SOURCE DATA –
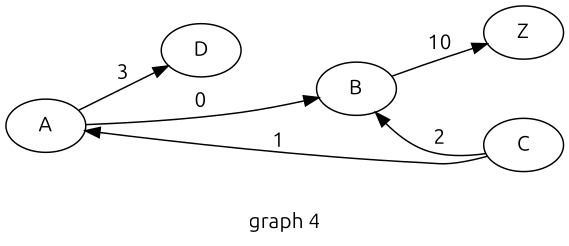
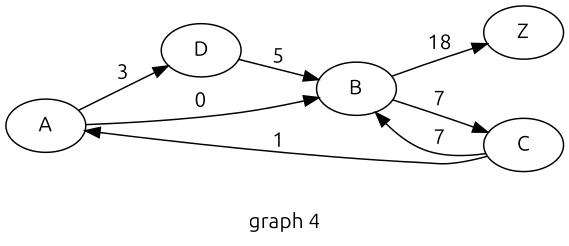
  digraph {
    fontname=Ubuntu
    label="graph 4"
    rankdir=LR
    node [fontname=Ubuntu]
    edge [fontname=Ubuntu]
    A
    D
    B
    Z
    C
    A -> D [label=" 3 "]
    A -> B [label=" 0 "]
-   B -> Z [label=" 10 "]
+   D -> B [label=" 5 "]
+   B -> Z [label=" 18 "]
+   B -> C [label=" 7 "]
    C -> A [label=" 1 "]
-   C -> B [label=" 2 "]
+   C -> B [label=" 7 "]
  }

DIRECTIVE – Rewrite every item above with each occurrence of "Ubuntu" replaced by "Helvetica" and nothing else changed. Leave the pictures out of the output.

FINAL RESULT –
  digraph {
    fontname=Helvetica
    label="graph 4"
    rankdir=LR
    node [fontname=Helvetica]
    edge [fontname=Helvetica]
    A
    D
    B
    Z
    C
    A -> D [label=" 3 "]
    A -> B [label=" 0 "]
-   B -> Z [label=" 10 "]
+   D -> B [label=" 5 "]
+   B -> Z [label=" 18 "]
+   B -> C [label=" 7 "]
    C -> A [label=" 1 "]
-   C -> B [label=" 2 "]
+   C -> B [label=" 7 "]
  }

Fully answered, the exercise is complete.